問題 1
『忘れられぬ人々』の感想文によると、筆者が1994年9月10日に青木富夫の話を聞いたのはどこですか。
問題 2
『忘れられぬ人々』の感想文で「昭和初期の東京の郊外の」から始まる段落を、主な事実を残して短くまとめてください。

読解用抜粋
┌──

忘れられぬ人々 2001.10.25 テアトル新宿 | ギンレイの映画とか

ギンレイの映画とか

 ギンレイ以外も

 主役の三橋達也、大木実、青木富夫のうち突貫小僧こと青木富夫の顔ばかり見ていた。小津安二郎の初期のによく出ていた。 

   

 昭和初期の東京の郊外のいたずらぼうず役で、一度見たら忘られない顔、あの顔のまま歳を重ねて立派なおじいさんになっていた。彼は子役から大人になってからも俳優を続けていたが、その頃の映画は見ていない。それで私にとって彼は子どもからひとっ飛びに大人になっている。あの印象的な顔は変わっていなかった。突貫小僧は小僧のまま青木富夫になっていた。歳をとって大人になっても愛嬌のある顔はおなじだった。その彼にぴったりの役を与えられて嬉々として演じている。私は彼を長年欠かさず見て来たわけではないが、久しぶりに元気な姿を見られたことに感激した。実は1994年9月10日に文芸坐でゲストとして来た時に話を聞いた覚えがある。「東京の合唱」も見ているが、彼はこの映画には出ていないはずだが?

└──

提示資料
┌──

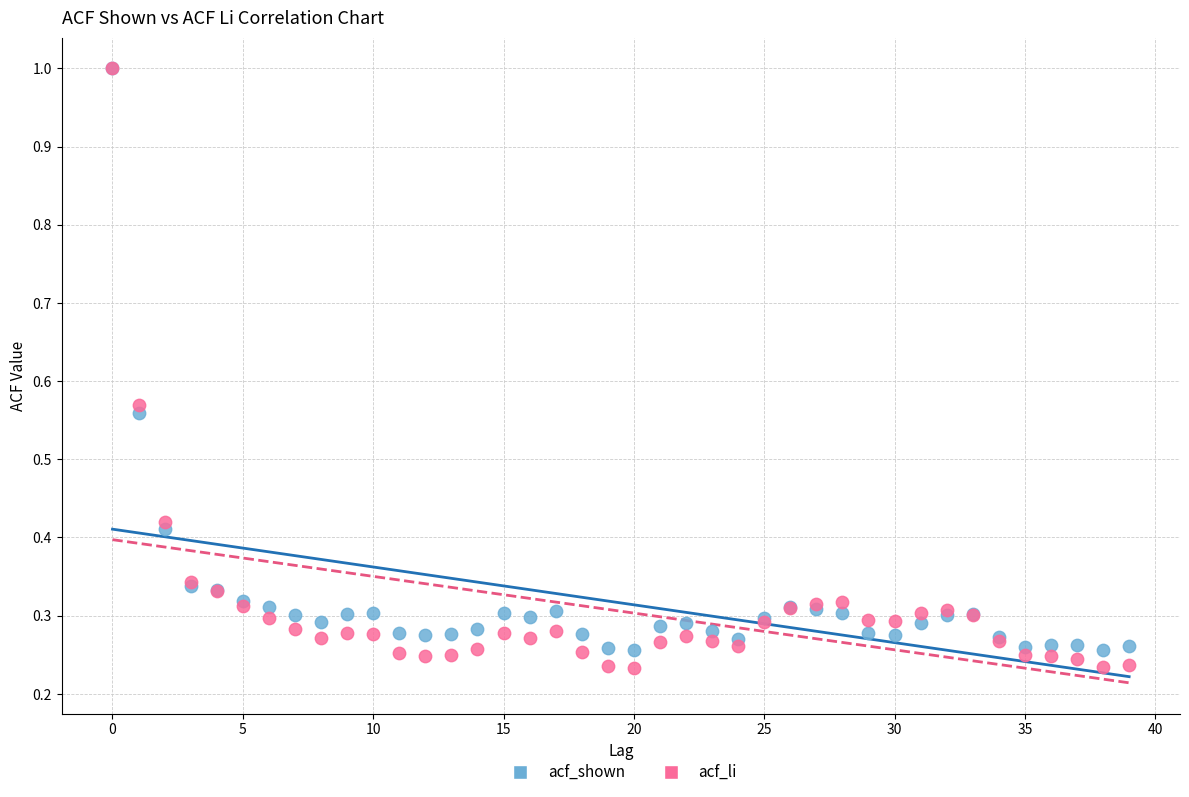

Which series contains the lowest Y value?

acf_li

└──

解答欄 1
文芸坐です。

解答欄 2
青木富夫は、昭和初期の東京郊外のいたずら坊主役で見せた忘れられない顔のまま、立派な老人になっていた。筆者は大人になってからの出演作を見ていないので、彼が子どもから一気に大人になったように感じたが、愛嬌のある顔は変わっていなかった。ぴったりの役を嬉々として演じる元気な姿に、筆者は感激した。筆者は1994年9月10日、文芸坐にゲストとして来た彼の話を聞いた覚えがあり、「東京の合唱」も見ている。